Im Jahre 2001 hat die UNO in Durban, Südafrika, eine Weltkonferenz gegen Rassismus einberufen. Die obengenannten Länder und die USA lehnten jedoch jede finanzielle Wiedergutmachung und Kompensation für die Sklaverei ab. Zwischen 1885 und 1906 fielen dem Genozid im sogenannten Kongo schätzungsweise 10 Millionen Menschen zum Opfer, umgekommen durch die Folgen von Gewalt, Zwangsarbeit, Verschleppung und gezielte Tötung. Der belgische König Leopold II war dafür verantwortlich. Hat sich Belgien dafür entschuldigt? Bis heute nicht. Ist es die Tötung von 10 Millionen Afrikanerinnen Wert, dass man sich dafür entschuldigen muss? Offenbar nicht, meinen die Belgier. Haben andere Kolonialmächte im Namen der Gerechtigkeit und Menschenrechte damals etwas dagegen unternommen oder zumindest ihre Stimme erhoben? Nein. Warum eigentlich nicht?
Darauf gibt es eine einfache Antwort. Es galt das Prinzip: Du schweigst über meine Morde und ich schweige über deine. Leider wird auch heute noch darüber geschwiegen. Es fällt eben viel leichter, von Demokratie, Menschenrechte, Gerechtigkeit, Brüderlichkeit und Freiheit zu sprechen, wenn man selbst nicht betroffen ist. 1994 hat Rwanda als letztes afrikanisches Land einen furchtbaren Genozid erlebt.

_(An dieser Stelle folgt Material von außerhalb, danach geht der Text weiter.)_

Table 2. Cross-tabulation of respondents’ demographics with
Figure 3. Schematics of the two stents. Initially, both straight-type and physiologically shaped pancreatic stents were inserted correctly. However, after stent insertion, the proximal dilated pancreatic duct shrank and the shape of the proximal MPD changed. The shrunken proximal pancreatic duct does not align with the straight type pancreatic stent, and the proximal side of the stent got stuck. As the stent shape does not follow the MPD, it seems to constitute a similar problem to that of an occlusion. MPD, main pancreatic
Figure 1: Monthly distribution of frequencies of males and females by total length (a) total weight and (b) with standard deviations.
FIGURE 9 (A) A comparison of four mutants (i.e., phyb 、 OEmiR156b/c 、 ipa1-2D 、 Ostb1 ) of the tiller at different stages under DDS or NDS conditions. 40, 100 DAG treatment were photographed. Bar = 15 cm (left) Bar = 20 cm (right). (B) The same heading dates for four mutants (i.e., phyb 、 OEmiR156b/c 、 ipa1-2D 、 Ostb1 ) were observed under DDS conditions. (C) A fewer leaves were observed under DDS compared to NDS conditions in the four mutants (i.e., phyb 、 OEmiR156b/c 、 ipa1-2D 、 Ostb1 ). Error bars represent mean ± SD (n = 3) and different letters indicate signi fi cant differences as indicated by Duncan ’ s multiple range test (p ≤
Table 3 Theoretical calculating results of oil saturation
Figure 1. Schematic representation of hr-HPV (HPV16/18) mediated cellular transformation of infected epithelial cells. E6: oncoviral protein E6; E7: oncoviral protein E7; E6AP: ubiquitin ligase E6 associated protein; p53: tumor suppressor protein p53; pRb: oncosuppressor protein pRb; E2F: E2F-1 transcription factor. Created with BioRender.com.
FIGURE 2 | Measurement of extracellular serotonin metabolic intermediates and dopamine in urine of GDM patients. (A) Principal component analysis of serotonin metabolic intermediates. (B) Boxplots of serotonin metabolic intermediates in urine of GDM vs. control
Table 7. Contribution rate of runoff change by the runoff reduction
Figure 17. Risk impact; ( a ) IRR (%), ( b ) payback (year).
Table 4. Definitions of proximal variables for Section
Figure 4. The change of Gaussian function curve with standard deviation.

Der vorletzte Genozid des 20. Jahrhunderts in Afrika wurde von den Franzosen zwischen 1959 und 1964 in West Kamerun durchgeführt. Dabei wurden zwischen 250.000 und 400.000 Mitglieder des „Bamileke-Volkes“ ermordet. Dieses Volk kämpfte für die Unabhängigkeit ihres eigenen Landes. Das aktuelle Buch „Kamerun. heure cachée aux origines de la Francafrique“ zeigt anhand von Archivmaterial wie Franzosen systematisch gegen die Bamileke vorgingen. Ich erinnere mich, dass meine Großmutter genauso wie meine Mutter nicht gern über diesen Teil der Geschichte ihres Volkes reden. Zu schmerzhaft sagen sie. Zum Glück haben beide die Gräueltaten überlebt. Wir sollten die Dinge beim Namen nennen. Das Leben eines Europäers ist viel mehr Wert als das Leben eines Afrikaners. Das ist die bittere Realität. Deswegen höre ich manchmal von FreundInnen: Lieber Simon, ich habe nichts gegen dich, aber ich hätte nicht gern deine Hautfarbe – angesichts der Misshandlungen von Schwarzen in der Vergangenheit und deren Diskriminierung in der Gegenwart.